§ Stored items from a collection:
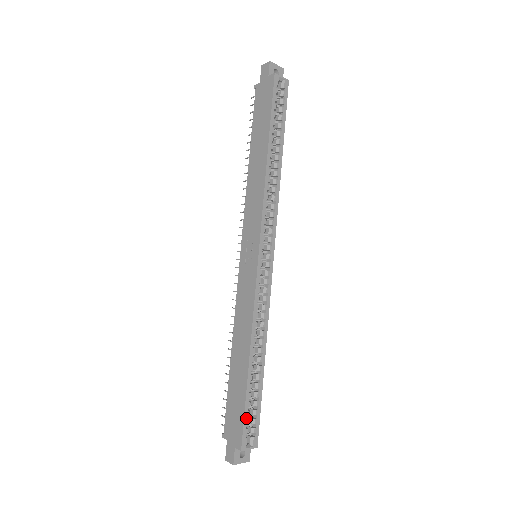
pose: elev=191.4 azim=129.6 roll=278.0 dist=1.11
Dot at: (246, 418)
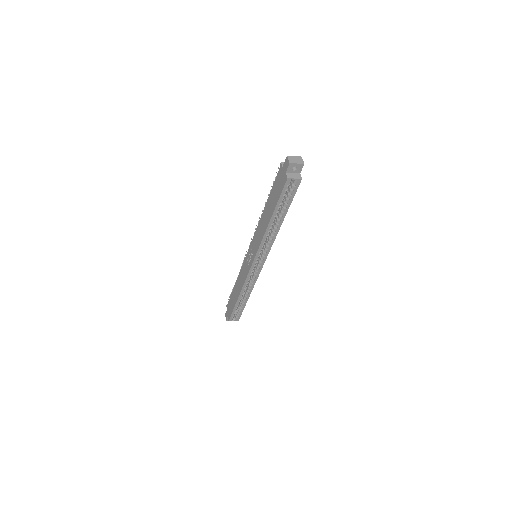
Dot at: (233, 313)
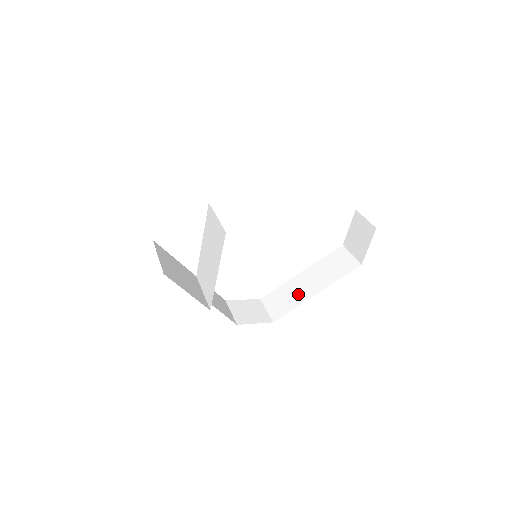
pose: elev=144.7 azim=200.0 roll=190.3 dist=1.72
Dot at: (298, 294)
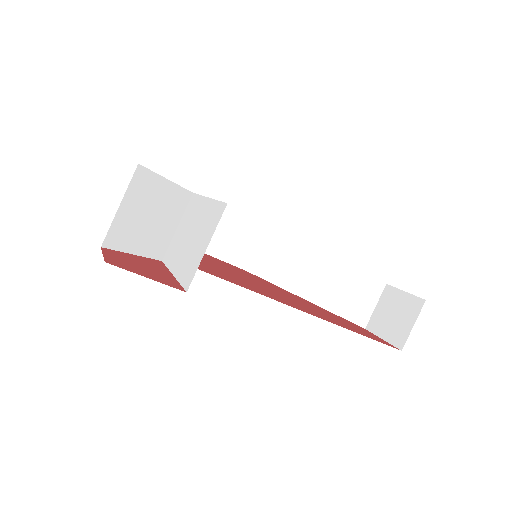
Dot at: (292, 275)
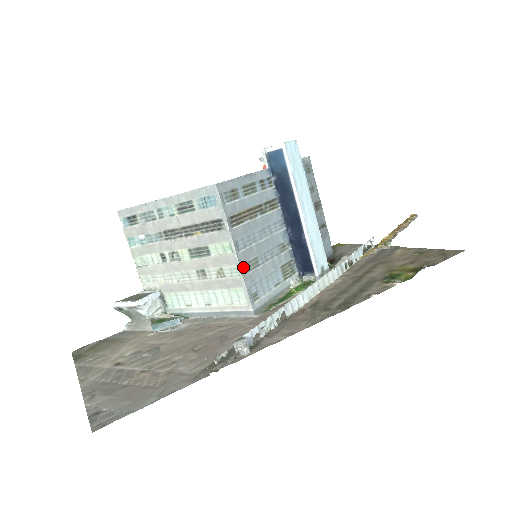
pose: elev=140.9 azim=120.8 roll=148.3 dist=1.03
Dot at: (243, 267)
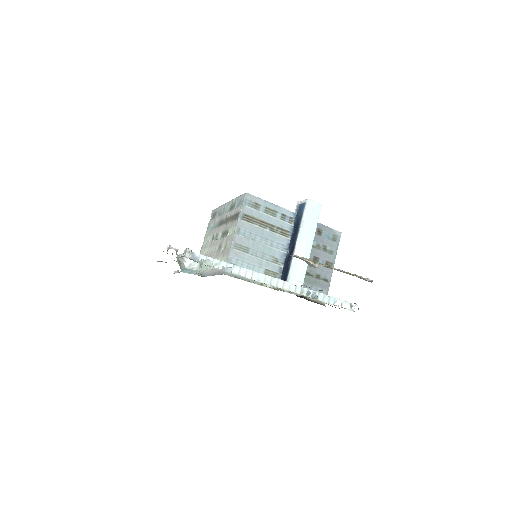
Dot at: (235, 244)
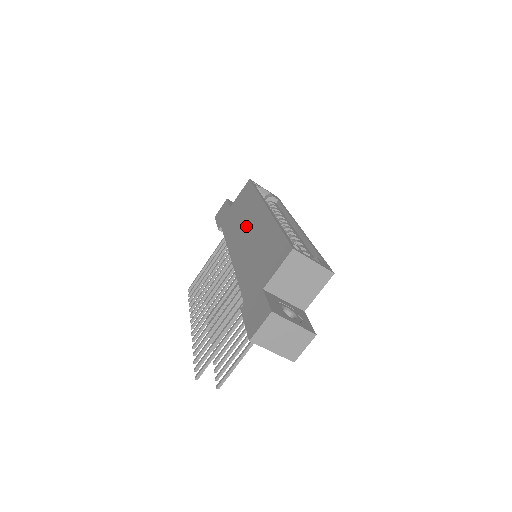
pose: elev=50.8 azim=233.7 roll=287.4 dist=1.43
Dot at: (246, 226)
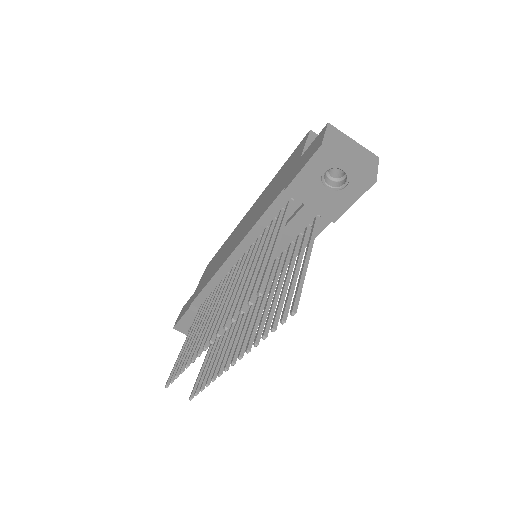
Dot at: (233, 239)
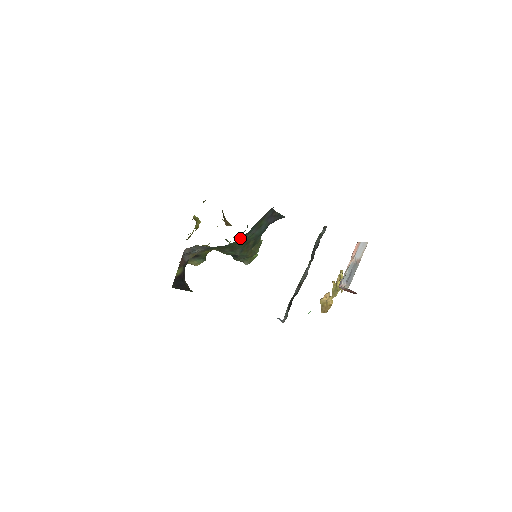
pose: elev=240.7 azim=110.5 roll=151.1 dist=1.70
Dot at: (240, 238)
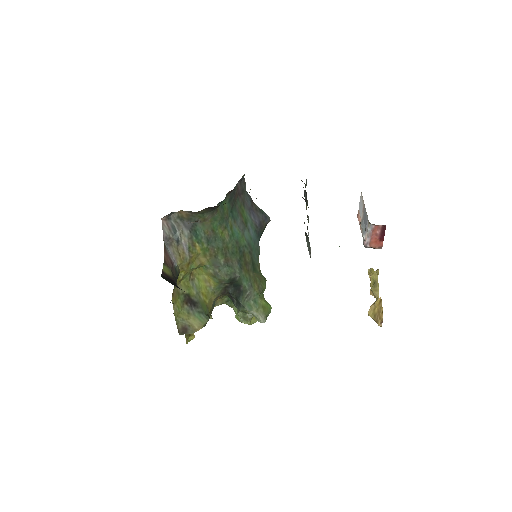
Dot at: (221, 208)
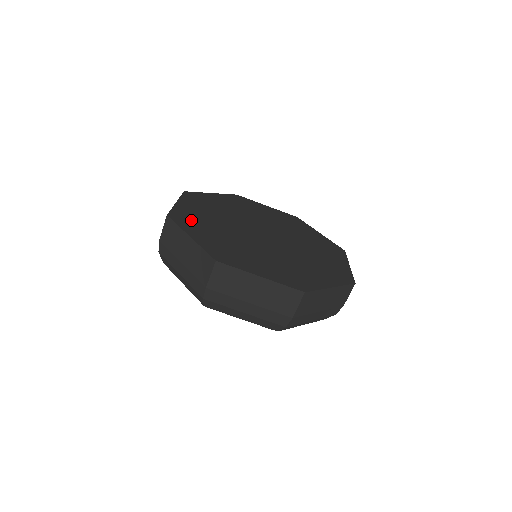
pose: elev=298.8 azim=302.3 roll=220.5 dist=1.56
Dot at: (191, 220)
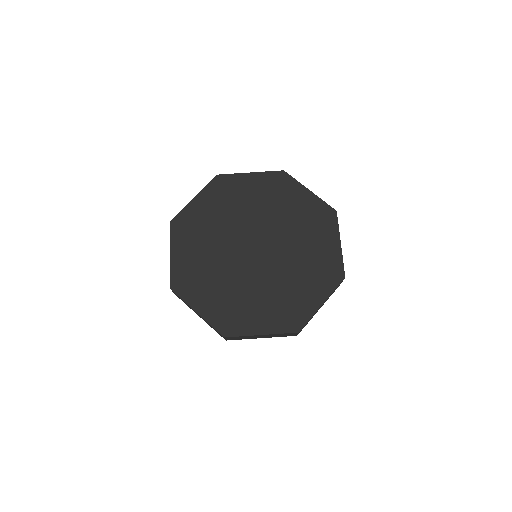
Dot at: (232, 317)
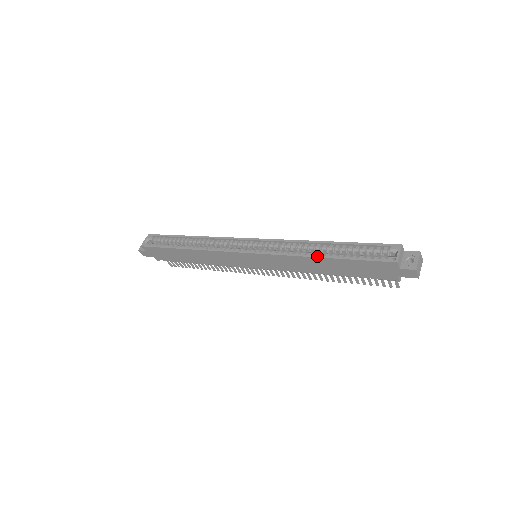
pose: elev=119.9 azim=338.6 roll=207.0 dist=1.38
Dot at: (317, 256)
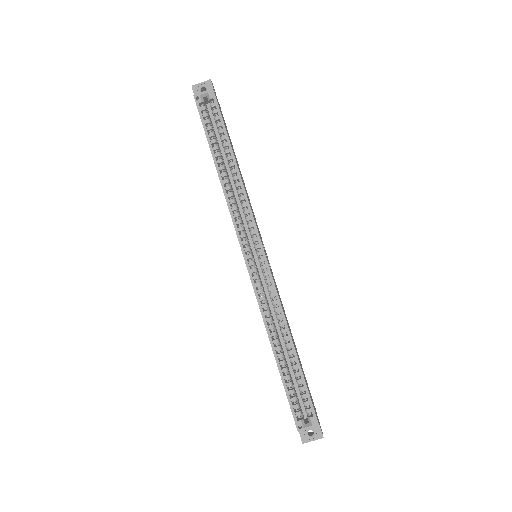
Dot at: (273, 347)
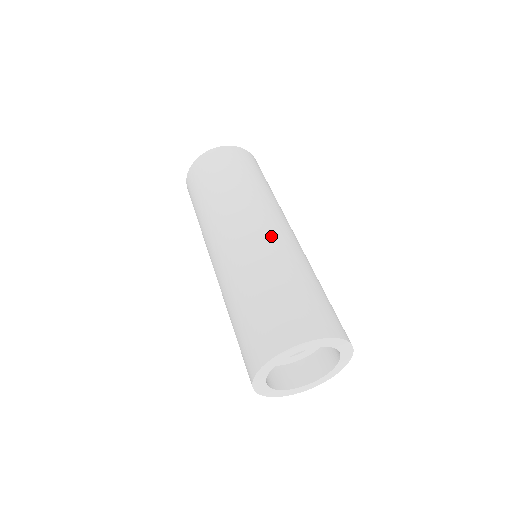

§ Request:
Rewrite every item above, substituting "camera" for each "pose" and leaving everything else unchanged. Omit the pictures from your version.

§ Reply to the exercise:
camera: elev=191.4 azim=129.6 roll=278.0 dist=1.11
Dot at: (246, 418)
Dot at: (233, 313)
camera: elev=144.7 azim=200.0 roll=190.3 dist=1.72
Dot at: (298, 294)
Dot at: (292, 275)
camera: elev=140.9 azim=120.8 roll=148.3 dist=1.03
Dot at: (243, 267)
Dot at: (235, 244)
camera: elev=50.8 azim=233.7 roll=287.4 dist=1.43
Dot at: (246, 226)
Dot at: (233, 239)
camera: elev=240.7 azim=110.5 roll=151.1 dist=1.70
Dot at: (240, 238)
Dot at: (221, 208)
camera: elev=298.8 azim=302.3 roll=220.5 dist=1.56
Dot at: (191, 220)
Dot at: (232, 317)
camera: elev=119.9 azim=338.6 roll=207.0 dist=1.38
Dot at: (317, 256)
Dot at: (273, 347)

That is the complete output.